+++ Extracted text +++

The start to the Redbirds’ season has been…well, hard to watch. The weather has been the only thing that Cards fans have been able to get excited about this spring in Busch. The team is below .500, Arenado is yet to get to form, the team isn’t driving in runs consistently, the pepper grinders haven’t been as grindy, and the biggest woe of them all has certainly been the Cardinals’ starting pitching. Just watching the team and looking at the stats, most St. Louis supporters would say the offense is fine and will improve. Unfortunately, you can’t say the same about the rotation.
With all this in mind, it is still very early in the season. Let’s look at some numbers and assess where the Cards are at this point. What can we get excited about, and why do the Cardinals pitchers look like the slow pitch machine at a child’s T-ball game?
For the most part, the offense has been what we had hoped it would be. Goldy has been alright, but Arenado is off to a bad start with a .690 OPS. Outside of that, this lineup is deeper than that crack between your driver’s seat and your middle console. This is mostly because the young guys are pulling their weight and then some. Nolan Gorman is doing his best Nolan Arenado impression with the 12th-best OPS in baseball. On top of that, Alec Burleson has been consistently contributing, and Lars Nootbaar has returned and brought the WBC Japanese magic with him. Shoot, even Paul Dejong thinks he’s Aaron Judge! We’ll see how long that lasts…but we’ll take it!
The numbers like the St. Louis offense. They are 6th in wRC+, 11th in HRs, 4th in OBP, 9th in SLG, and 4th in average exit velocity. Part of the Cardinals’ struggle this season is that they need to capitalize on their opportunities because they still only rank 15th in runs scored. The numbers above, though, suggest there should be an uptick in pepper grinding and the Fredbird dances as the Cardinals cross home plate. So keep making baseballs cry, and the offense will figure itself out.
On The Cardinals’ Pitching
So the Cardinals starting pitching sucks. At least it has so far. The Cardinals’ pitching ranks in the bottom half of the league in ERA, WHIP, HRs given up, and BA against. It feels like every game the Cardinals have to score 6+ runs in order to win. This is great for discounted drinks to Mobil but not a great winning recipe. Lately, the starters have taken the lead early but then surrendered the lead soon thereafter. Taking the lead from the Cardinals has been like taking candy from a baby.

+++ Collected material +++

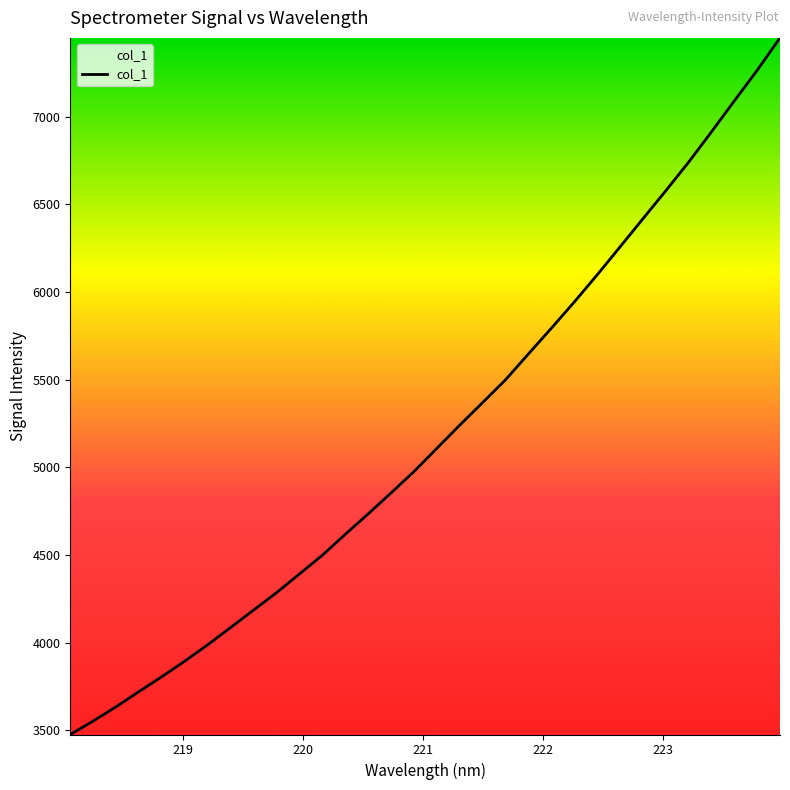

What is the minimum value shown in the chart?

3475.2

+++

» Required work:
- A) Does each statement below agree with the article on the Cardinals' start? Answer yes or no for each and quote the words of the article that decide it. (i) Arenado has a .690 OPS. (ii) The Cardinals rank 4th in runs scored. (iii) The Cardinals' pitching ranks in the top half of the league in ERA.
- B) From the article on the Cardinals' start, return the passage starting with "The start to" and going on through "child’s T-ball game?", copied word for word.

» Task-by-task results:
- A)
(i) Yes: "Arenado is off to a bad start with a .690 OPS."
(ii) No: "they still only rank 15th in runs scored."
(iii) No: "The Cardinals’ pitching ranks in the bottom half of the league in ERA, WHIP, HRs given up, and BA against."

- B)
The start to the Redbirds’ season has been…well, hard to watch. The weather has been the only thing that Cards fans have been able to get excited about this spring in Busch. The team is below .500, Arenado is yet to get to form, the team isn’t driving in runs consistently, the pepper grinders haven’t been as grindy, and the biggest woe of them all has certainly been the Cardinals’ starting pitching. Just watching the team and looking at the stats, most St. Louis supporters would say the offense is fine and will improve. Unfortunately, you can’t say the same about the rotation.
With all this in mind, it is still very early in the season. Let’s look at some numbers and assess where the Cards are at this point. What can we get excited about, and why do the Cardinals pitchers look like the slow pitch machine at a child’s T-ball game?